→ **COMPRUEBA TU COMPRENSIÓN**
(1) Indica si las afirmaciones (a), (b) y (c) concuerdan con el texto sobre los coches eléctricos y los animales. Responde sí o no a cada una y cita textualmente las palabras del texto que lo deciden. (a) El riesgo de atropello de los coches eléctricos supera en un 40 % al de los coches convencionales. (b) La queja procede de asociaciones europeas de defensa de animales. (c) En todos los países es obligatorio que los coches eléctricos emitan un zumbido al circular.
(2) Edita el texto sobre los coches eléctricos y los animales desde "Los gatos acostumbran" hasta "sin ningún miedo.", ambos incluidos, y sustituye "calzada" por "carretera".

Loa animales no escuchan venir a los coches eléctricos
Protección animal
Protectoras de animales denuncian que los coches eléctricos son una amenaza para perros y gatos
Los estudios indican que el riesgo de atropello de los coches eléctricos es un 40 % superior al de los coches convencionales
Los coches eléctricos han llegado para revolucionar la automoción y todo lo que le rodea. En este caso sus defensores alaban siempre sus cero emisiones y su confort acústico, pues no emiten apenas ruidos en movimiento, pero sus detractores exponen también sus cosas menos buenas.
En este caso la queja llega desde asociaciones de defensa de animales norteamericanas, que explican que los coches eléctricos son un verdadero peligro para los animales domésticos y salvajes.
Sin ruido ninguno
La queja se centra en los problemas que genera la falta de sonoridad de este tipo de vehículos. En el caso de los gatos el problema es muy sencillo de entender, pues están acostumbrados a dormir en los bajos de los coches, aprovechando las zonas que están calientes cuando los dueños de los aparcan.
Los gatos acostumbran a dormir en las zonas calientes de los coches
En los coches con motor de combustión salen huyendo tan pronto como escuchan el ruido del motor, algo que no ocurre en los coches eléctricos, que echan a andar directamente sin el menor aviso.
Más atropellos
Por si esto fuera poco, a los coches eléctricos no se les oye venir pues, a no ser que sus fabricantes hayan implementado algún tipo de ruido exterior, apenas se escucha un susurro. Esto hace que los animales no se asusten y crucen la calzada sin ningún miedo.
De hecho en algunos países ya es obligatorio que los coches eléctricos emitan algún tipo de zumbido cuando circulan.

→ **FILAS FACILITADAS**

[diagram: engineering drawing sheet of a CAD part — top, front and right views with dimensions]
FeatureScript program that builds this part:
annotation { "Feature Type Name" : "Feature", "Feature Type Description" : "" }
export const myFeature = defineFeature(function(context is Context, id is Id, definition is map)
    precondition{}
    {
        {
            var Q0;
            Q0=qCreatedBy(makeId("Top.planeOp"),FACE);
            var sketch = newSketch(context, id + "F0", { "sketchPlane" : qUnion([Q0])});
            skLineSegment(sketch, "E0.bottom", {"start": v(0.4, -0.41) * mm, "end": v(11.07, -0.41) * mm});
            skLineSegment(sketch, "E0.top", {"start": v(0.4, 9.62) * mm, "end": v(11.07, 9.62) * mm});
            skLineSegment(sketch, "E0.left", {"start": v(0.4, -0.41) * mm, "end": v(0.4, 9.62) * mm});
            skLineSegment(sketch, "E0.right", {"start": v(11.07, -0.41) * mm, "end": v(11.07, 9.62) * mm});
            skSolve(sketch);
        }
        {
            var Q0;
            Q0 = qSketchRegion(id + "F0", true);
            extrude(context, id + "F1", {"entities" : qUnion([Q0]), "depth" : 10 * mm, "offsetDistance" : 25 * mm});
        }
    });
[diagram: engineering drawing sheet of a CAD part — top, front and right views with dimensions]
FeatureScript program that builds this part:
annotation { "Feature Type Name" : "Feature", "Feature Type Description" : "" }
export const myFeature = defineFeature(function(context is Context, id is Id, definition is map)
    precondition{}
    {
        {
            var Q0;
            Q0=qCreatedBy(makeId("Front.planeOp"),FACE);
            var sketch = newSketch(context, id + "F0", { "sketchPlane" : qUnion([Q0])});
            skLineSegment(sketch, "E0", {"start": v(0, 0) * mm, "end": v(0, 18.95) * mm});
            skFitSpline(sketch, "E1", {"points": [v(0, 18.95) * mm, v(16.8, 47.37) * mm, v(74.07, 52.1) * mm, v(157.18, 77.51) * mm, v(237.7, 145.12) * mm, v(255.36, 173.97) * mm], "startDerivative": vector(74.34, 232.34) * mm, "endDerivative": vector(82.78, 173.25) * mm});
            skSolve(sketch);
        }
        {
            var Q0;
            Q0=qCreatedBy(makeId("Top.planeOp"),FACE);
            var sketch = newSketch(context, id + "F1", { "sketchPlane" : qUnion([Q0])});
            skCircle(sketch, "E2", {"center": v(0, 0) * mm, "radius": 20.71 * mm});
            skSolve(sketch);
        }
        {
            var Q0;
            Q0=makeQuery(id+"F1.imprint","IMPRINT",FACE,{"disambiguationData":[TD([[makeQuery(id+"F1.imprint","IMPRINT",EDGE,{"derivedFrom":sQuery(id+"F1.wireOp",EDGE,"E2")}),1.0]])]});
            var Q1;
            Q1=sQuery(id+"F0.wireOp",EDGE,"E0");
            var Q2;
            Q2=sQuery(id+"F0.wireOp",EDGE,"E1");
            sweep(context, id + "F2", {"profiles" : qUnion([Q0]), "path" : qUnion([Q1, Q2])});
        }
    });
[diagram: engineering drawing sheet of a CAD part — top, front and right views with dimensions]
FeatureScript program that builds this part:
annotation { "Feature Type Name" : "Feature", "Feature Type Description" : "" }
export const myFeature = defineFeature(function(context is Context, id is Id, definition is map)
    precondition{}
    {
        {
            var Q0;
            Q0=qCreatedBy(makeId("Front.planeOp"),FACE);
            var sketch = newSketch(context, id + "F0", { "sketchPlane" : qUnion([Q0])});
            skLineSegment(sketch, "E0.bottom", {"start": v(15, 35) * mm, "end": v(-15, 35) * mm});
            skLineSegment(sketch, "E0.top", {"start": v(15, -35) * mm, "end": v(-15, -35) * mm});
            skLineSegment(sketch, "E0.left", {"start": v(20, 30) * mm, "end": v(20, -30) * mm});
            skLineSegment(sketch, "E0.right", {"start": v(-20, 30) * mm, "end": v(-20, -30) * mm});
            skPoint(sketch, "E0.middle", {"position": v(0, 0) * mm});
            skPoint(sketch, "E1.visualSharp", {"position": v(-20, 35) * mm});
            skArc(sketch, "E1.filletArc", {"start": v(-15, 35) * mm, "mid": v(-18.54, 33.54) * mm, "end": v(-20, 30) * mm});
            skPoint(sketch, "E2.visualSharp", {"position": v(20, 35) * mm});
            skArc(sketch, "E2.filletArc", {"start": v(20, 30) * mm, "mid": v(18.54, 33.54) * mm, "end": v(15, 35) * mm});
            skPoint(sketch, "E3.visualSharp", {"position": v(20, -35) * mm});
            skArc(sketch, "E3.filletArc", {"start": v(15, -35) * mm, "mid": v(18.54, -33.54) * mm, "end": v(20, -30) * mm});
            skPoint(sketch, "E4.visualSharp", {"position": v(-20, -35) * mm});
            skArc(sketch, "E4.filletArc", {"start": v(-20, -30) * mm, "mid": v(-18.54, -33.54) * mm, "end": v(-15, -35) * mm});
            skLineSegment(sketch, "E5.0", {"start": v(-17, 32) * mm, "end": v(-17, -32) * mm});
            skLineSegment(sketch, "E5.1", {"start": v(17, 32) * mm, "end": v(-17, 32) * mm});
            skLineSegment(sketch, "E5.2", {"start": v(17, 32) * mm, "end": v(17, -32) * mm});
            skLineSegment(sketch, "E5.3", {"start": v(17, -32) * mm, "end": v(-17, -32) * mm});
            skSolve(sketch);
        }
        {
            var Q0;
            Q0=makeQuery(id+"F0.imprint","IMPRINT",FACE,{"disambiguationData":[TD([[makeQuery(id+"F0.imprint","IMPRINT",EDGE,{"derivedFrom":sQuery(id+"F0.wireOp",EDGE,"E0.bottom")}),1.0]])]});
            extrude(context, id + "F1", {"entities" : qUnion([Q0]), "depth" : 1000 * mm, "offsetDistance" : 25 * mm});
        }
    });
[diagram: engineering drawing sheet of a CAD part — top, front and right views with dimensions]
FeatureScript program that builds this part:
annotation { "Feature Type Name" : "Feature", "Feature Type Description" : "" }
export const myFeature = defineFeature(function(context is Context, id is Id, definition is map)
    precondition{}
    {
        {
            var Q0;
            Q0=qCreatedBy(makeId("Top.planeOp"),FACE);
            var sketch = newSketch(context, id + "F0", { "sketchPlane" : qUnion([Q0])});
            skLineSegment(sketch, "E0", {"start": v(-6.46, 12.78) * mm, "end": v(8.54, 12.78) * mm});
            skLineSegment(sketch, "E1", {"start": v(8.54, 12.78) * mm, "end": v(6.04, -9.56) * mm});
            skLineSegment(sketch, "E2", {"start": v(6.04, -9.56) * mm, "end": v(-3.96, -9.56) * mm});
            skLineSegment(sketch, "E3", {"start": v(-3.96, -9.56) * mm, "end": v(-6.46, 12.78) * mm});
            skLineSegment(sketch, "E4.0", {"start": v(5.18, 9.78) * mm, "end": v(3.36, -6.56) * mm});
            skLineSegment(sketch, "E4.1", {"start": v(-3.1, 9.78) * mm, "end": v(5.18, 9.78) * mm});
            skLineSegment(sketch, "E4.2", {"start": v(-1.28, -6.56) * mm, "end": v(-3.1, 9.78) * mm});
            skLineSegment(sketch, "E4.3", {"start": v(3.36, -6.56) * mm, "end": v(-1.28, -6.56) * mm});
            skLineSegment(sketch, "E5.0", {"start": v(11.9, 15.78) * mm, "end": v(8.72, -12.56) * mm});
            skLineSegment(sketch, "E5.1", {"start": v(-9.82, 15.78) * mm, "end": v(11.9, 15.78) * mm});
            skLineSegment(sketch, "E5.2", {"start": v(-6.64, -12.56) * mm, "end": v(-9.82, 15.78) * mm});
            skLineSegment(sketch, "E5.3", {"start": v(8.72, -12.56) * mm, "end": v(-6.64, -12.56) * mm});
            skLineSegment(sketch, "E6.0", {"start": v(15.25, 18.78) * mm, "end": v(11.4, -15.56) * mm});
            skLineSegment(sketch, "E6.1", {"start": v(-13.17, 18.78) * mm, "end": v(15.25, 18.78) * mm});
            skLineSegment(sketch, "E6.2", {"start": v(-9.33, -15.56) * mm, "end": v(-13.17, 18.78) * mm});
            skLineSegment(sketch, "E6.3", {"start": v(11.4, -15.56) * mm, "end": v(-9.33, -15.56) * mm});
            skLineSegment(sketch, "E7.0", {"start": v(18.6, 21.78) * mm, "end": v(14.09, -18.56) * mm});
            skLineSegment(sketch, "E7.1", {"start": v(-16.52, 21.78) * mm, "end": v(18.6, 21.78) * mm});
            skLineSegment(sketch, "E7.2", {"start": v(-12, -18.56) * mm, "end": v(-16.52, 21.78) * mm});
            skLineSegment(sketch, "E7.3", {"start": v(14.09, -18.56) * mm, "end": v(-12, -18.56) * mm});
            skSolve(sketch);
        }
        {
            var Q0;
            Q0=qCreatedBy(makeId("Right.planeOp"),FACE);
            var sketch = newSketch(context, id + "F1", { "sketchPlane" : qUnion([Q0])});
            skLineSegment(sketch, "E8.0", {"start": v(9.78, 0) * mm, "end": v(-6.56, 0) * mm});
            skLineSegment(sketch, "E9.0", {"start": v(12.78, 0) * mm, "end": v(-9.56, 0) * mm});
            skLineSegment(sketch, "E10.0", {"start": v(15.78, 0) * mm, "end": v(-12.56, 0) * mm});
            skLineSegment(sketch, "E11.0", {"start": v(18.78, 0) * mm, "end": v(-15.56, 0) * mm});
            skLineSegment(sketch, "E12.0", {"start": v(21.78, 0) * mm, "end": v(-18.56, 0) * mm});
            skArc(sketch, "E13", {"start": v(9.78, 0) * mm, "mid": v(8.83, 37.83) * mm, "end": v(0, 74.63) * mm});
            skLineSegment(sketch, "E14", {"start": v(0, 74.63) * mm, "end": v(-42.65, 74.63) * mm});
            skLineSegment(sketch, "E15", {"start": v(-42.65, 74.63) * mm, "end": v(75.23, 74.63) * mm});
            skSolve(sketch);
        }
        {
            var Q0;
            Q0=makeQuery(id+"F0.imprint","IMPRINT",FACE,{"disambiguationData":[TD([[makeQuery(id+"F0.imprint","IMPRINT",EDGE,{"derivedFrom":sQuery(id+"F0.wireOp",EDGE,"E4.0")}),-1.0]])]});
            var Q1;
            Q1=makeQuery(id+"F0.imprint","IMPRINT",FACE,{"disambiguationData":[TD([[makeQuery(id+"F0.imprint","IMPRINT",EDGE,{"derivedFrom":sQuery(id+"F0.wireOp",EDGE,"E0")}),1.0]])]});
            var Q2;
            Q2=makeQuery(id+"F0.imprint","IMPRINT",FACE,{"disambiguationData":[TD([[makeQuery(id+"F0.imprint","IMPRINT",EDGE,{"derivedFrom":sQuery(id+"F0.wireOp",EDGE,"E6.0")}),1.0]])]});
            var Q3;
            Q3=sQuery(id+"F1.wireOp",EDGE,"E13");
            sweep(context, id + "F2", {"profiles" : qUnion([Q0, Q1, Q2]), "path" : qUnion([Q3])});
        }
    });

→ **RESPUESTAS**
(1)
(a) Sí: "el riesgo de atropello de los coches eléctricos es un 40 % superior al de los coches convencionales".
(b) No: "asociaciones de defensa de animales norteamericanas".
(c) No: "en algunos países ya es obligatorio".

(2)
Los gatos acostumbran a dormir en las zonas calientes de los coches
En los coches con motor de combustión salen huyendo tan pronto como escuchan el ruido del motor, algo que no ocurre en los coches eléctricos, que echan a andar directamente sin el menor aviso.
Más atropellos
Por si esto fuera poco, a los coches eléctricos no se les oye venir pues, a no ser que sus fabricantes hayan implementado algún tipo de ruido exterior, apenas se escucha un susurro. Esto hace que los animales no se asusten y crucen la carretera sin ningún miedo.